Saved entries:
□ □ □ □ □ □ □

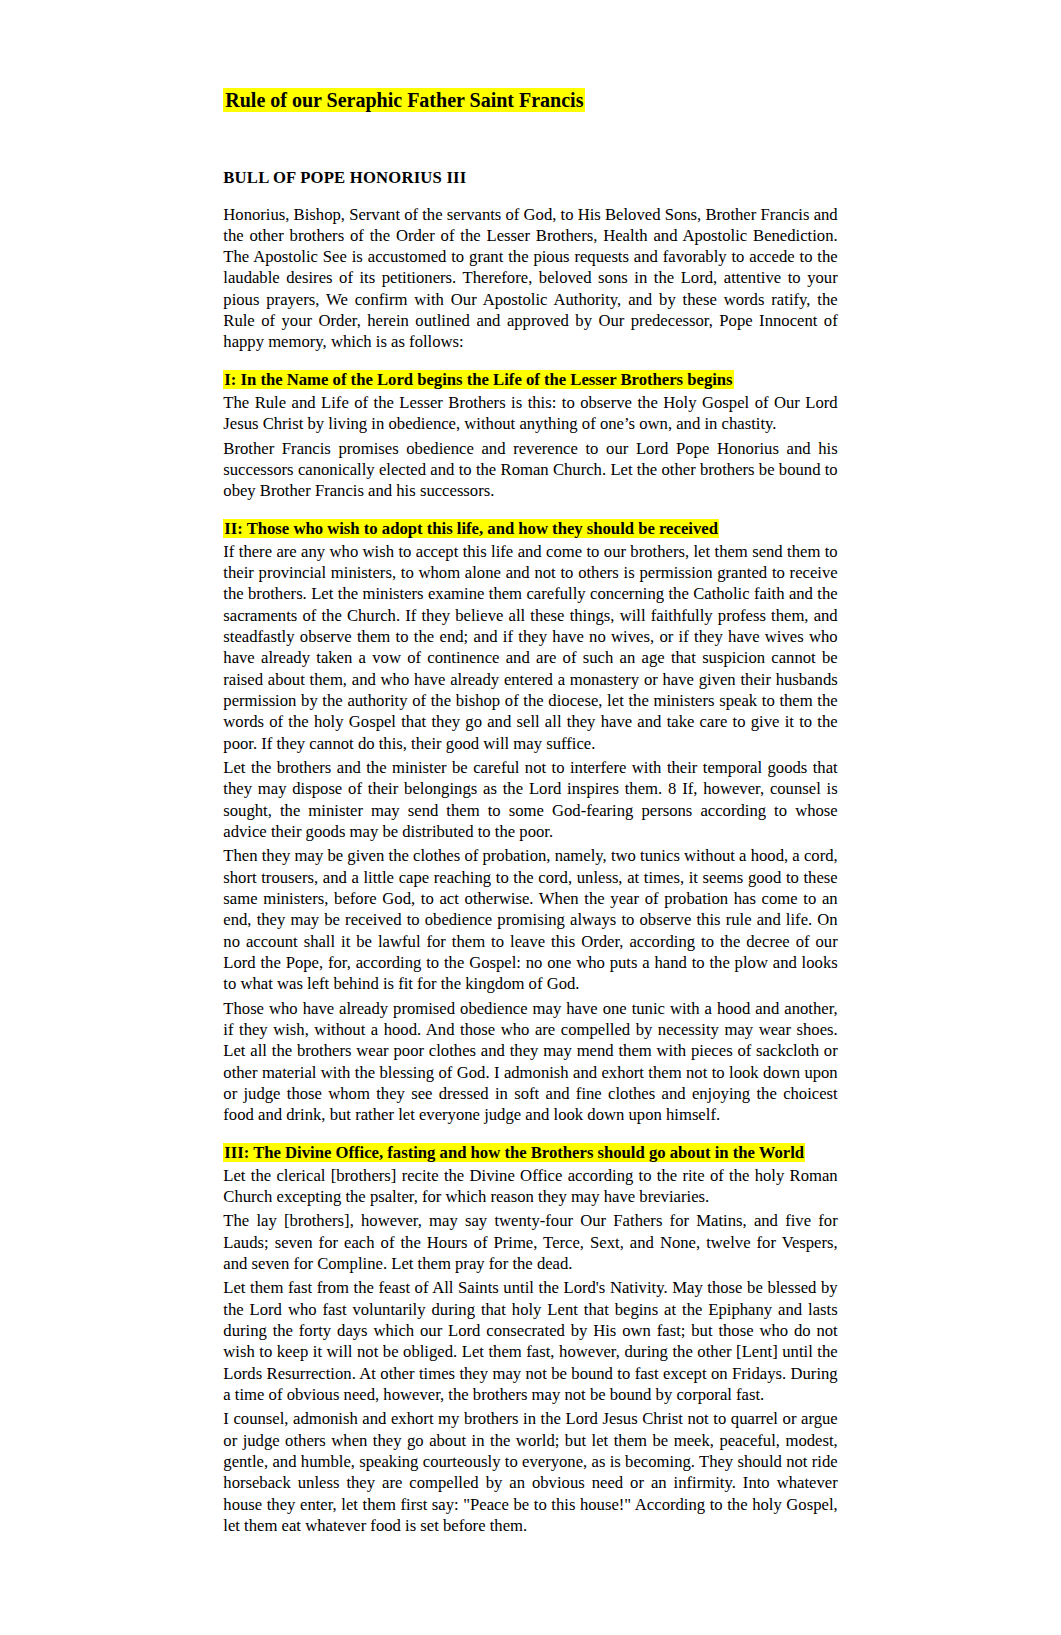Rule of our Seraphic Father Saint Francis
BULL OF POPE HONORIUS III
Honorius, Bishop, Servant of the servants of God, to His Beloved Sons, Brother Francis and the other brothers of the Order of the Lesser Brothers, Health and Apostolic Benediction. The Apostolic See is accustomed to grant the pious requests and favorably to accede to the laudable desires of its petitioners. Therefore, beloved sons in the Lord, attentive to your pious prayers, We confirm with Our Apostolic Authority, and by these words ratify, the Rule of your Order, herein outlined and approved by Our predecessor, Pope Innocent of happy memory, which is as follows:
I: In the Name of the Lord begins the Life of the Lesser Brothers begins
The Rule and Life of the Lesser Brothers is this: to observe the Holy Gospel of Our Lord Jesus Christ by living in obedience, without anything of one’s own, and in chastity.
Brother Francis promises obedience and reverence to our Lord Pope Honorius and his successors canonically elected and to the Roman Church. Let the other brothers be bound to obey Brother Francis and his successors.
II: Those who wish to adopt this life, and how they should be received
If there are any who wish to accept this life and come to our brothers, let them send them to their provincial ministers, to whom alone and not to others is permission granted to receive the brothers. Let the ministers examine them carefully concerning the Catholic faith and the sacraments of the Church. If they believe all these things, will faithfully profess them, and steadfastly observe them to the end; and if they have no wives, or if they have wives who have already taken a vow of continence and are of such an age that suspicion cannot be raised about them, and who have already entered a monastery or have given their husbands permission by the authority of the bishop of the diocese, let the ministers speak to them the words of the holy Gospel that they go and sell all they have and take care to give it to the poor. If they cannot do this, their good will may suffice.
Let the brothers and the minister be careful not to interfere with their temporal goods that they may dispose of their belongings as the Lord inspires them. 8 If, however, counsel is sought, the minister may send them to some God-fearing persons according to whose advice their goods may be distributed to the poor.
Then they may be given the clothes of probation, namely, two tunics without a hood, a cord, short trousers, and a little cape reaching to the cord, unless, at times, it seems good to these same ministers, before God, to act otherwise. When the year of probation has come to an end, they may be received to obedience promising always to observe this rule and life. On no account shall it be lawful for them to leave this Order, according to the decree of our Lord the Pope, for, according to the Gospel: no one who puts a hand to the plow and looks to what was left behind is fit for the kingdom of God.
Those who have already promised obedience may have one tunic with a hood and another, if they wish, without a hood. And those who are compelled by necessity may wear shoes. Let all the brothers wear poor clothes and they may mend them with pieces of sackcloth or other material with the blessing of God. I admonish and exhort them not to look down upon or judge those whom they see dressed in soft and fine clothes and enjoying the choicest food and drink, but rather let everyone judge and look down upon himself.
III: The Divine Office, fasting and how the Brothers should go about in the World
Let the clerical [brothers] recite the Divine Office according to the rite of the holy Roman Church excepting the psalter, for which reason they may have breviaries.
The lay [brothers], however, may say twenty-four Our Fathers for Matins, and five for Lauds; seven for each of the Hours of Prime, Terce, Sext, and None, twelve for Vespers, and seven for Compline. Let them pray for the dead.
Let them fast from the feast of All Saints until the Lord's Nativity. May those be blessed by the Lord who fast voluntarily during that holy Lent that begins at the Epiphany and lasts during the forty days which our Lord consecrated by His own fast; but those who do not wish to keep it will not be obliged. Let them fast, however, during the other [Lent] until the Lords Resurrection. At other times they may not be bound to fast except on Fridays. During a time of obvious need, however, the brothers may not be bound by corporal fast.
I counsel, admonish and exhort my brothers in the Lord Jesus Christ not to quarrel or argue or judge others when they go about in the world; but let them be meek, peaceful, modest, gentle, and humble, speaking courteously to everyone, as is becoming. They should not ride horseback unless they are compelled by an obvious need or an infirmity. Into whatever house they enter, let them first say: "Peace be to this house!" According to the holy Gospel, let them eat whatever food is set before them.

□ □ □ □ □ □ □

Beginning at the line with "The Rule and" and stopping after the line with "II: Those who", please write out every line of the data above exactly and nothing else.

The Rule and Life of the Lesser Brothers is this: to observe the Holy Gospel of Our Lord Jesus Christ by living in obedience, without anything of one’s own, and in chastity.
Brother Francis promises obedience and reverence to our Lord Pope Honorius and his successors canonically elected and to the Roman Church. Let the other brothers be bound to obey Brother Francis and his successors.
II: Those who wish to adopt this life, and how they should be received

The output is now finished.